### Record excerpts
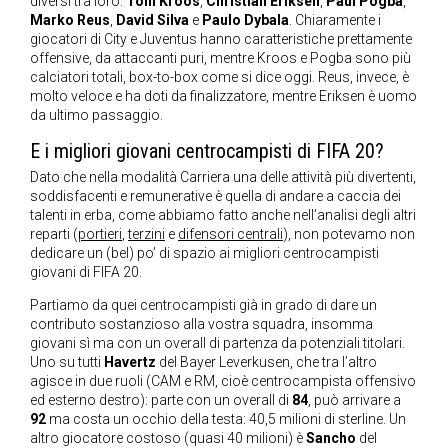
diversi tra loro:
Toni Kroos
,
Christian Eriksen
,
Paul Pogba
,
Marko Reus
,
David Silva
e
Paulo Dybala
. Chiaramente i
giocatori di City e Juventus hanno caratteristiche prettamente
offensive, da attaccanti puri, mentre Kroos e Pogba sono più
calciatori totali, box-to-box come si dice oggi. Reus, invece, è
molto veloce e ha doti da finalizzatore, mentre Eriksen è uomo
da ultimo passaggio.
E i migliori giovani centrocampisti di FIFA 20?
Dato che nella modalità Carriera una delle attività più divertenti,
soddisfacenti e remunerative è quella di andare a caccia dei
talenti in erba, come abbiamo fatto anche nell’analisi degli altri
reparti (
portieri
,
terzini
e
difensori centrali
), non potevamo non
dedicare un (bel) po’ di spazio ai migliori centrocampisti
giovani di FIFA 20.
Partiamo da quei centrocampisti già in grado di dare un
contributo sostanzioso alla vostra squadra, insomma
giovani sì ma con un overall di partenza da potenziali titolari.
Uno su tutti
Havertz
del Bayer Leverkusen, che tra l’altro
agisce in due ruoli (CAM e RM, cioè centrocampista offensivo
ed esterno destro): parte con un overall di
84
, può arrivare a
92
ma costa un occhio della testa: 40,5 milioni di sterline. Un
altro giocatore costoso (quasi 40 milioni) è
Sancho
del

...

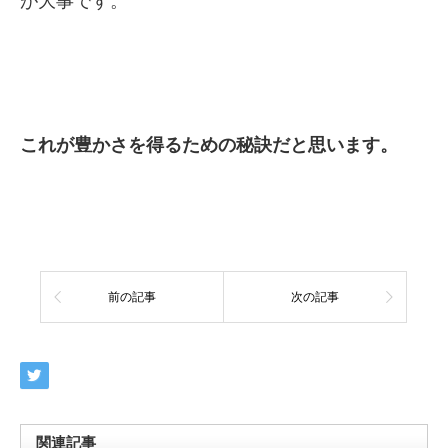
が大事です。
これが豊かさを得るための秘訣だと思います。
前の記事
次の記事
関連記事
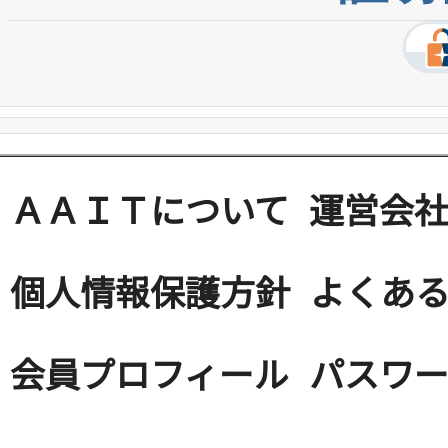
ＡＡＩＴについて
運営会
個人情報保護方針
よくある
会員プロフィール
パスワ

### What you are asked to do
Nothing but a number should be given: the count of lines above that include the string "FIFA".

### Answer space
2